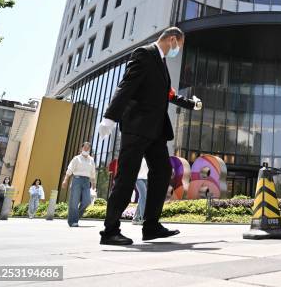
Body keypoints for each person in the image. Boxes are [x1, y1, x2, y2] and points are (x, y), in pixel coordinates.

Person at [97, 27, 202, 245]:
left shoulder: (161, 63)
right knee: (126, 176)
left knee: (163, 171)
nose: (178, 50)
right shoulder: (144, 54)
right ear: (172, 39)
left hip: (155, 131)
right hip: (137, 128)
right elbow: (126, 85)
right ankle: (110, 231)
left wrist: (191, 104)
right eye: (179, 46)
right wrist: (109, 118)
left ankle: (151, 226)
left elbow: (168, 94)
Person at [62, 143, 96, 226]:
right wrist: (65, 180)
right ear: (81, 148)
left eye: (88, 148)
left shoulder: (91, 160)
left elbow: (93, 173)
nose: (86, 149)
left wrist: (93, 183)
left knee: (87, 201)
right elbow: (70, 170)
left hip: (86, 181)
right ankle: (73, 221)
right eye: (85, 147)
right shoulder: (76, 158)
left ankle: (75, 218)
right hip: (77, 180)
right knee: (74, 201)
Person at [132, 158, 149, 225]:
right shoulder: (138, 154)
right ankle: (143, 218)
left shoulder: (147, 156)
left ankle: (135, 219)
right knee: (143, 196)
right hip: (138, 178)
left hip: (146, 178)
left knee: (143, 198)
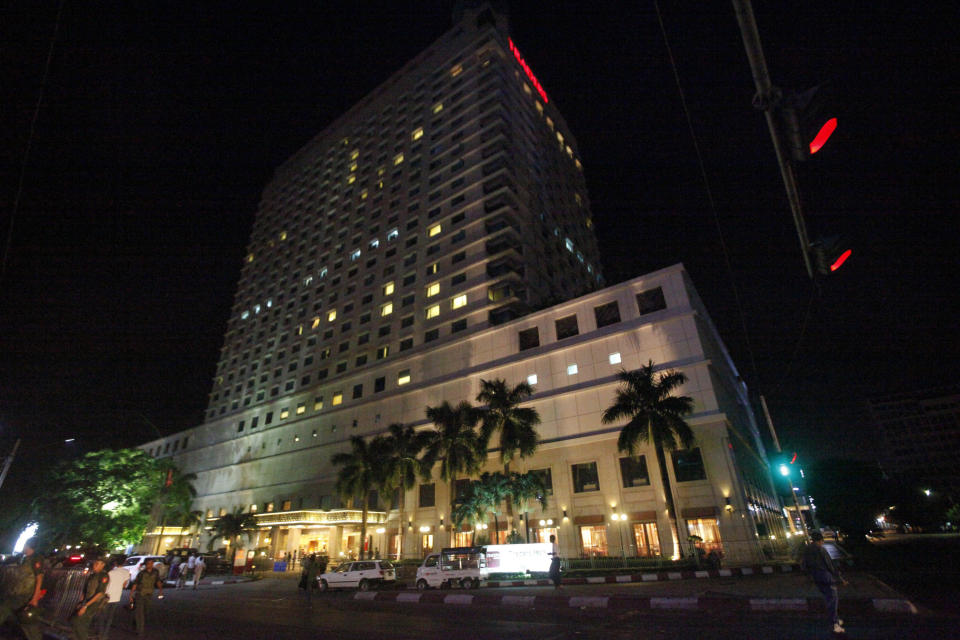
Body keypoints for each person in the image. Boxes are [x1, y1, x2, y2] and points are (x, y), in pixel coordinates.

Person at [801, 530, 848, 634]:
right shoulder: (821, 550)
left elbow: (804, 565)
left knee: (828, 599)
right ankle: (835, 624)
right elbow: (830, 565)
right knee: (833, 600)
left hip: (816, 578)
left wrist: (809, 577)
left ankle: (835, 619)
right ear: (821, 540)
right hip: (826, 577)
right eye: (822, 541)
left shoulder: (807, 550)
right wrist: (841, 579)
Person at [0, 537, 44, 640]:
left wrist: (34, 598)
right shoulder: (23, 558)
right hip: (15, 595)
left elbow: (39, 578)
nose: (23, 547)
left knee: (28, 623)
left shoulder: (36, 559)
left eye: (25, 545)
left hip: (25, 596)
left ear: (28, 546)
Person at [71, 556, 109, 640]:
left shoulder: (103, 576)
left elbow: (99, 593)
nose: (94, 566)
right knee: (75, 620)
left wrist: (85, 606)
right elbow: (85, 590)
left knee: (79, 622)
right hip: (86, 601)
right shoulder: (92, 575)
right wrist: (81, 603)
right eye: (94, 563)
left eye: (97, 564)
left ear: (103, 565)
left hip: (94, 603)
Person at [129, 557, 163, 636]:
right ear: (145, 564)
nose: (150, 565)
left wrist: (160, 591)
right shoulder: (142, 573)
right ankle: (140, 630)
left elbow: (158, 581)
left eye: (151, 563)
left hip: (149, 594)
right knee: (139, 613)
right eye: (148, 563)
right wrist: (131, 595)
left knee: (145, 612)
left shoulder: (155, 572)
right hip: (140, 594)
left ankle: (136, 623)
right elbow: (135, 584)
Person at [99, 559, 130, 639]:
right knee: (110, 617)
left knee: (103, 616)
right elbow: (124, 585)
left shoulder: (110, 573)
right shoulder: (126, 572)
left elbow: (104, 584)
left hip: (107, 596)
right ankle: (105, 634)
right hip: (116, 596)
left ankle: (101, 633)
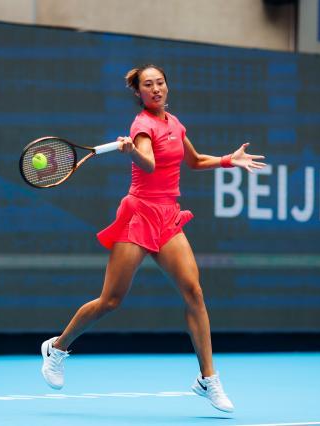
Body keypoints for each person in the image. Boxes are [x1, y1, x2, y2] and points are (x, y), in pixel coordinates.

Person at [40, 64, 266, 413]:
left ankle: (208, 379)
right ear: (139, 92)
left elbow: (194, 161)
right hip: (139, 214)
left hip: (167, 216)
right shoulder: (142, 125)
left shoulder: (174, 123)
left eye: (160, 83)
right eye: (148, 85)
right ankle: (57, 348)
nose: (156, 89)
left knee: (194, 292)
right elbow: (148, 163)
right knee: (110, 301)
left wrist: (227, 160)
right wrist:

Requirement | Print, exactly as given, the lines from the one with "left ankle: (208, 379)" through the last line of the material above, and no others.

Solution |
left ankle: (208, 379)
right ear: (139, 92)
left elbow: (194, 161)
right hip: (139, 214)
left hip: (167, 216)
right shoulder: (142, 125)
left shoulder: (174, 123)
left eye: (160, 83)
right eye: (148, 85)
right ankle: (57, 348)
nose: (156, 89)
left knee: (194, 292)
right elbow: (148, 163)
right knee: (110, 301)
left wrist: (227, 160)
right wrist:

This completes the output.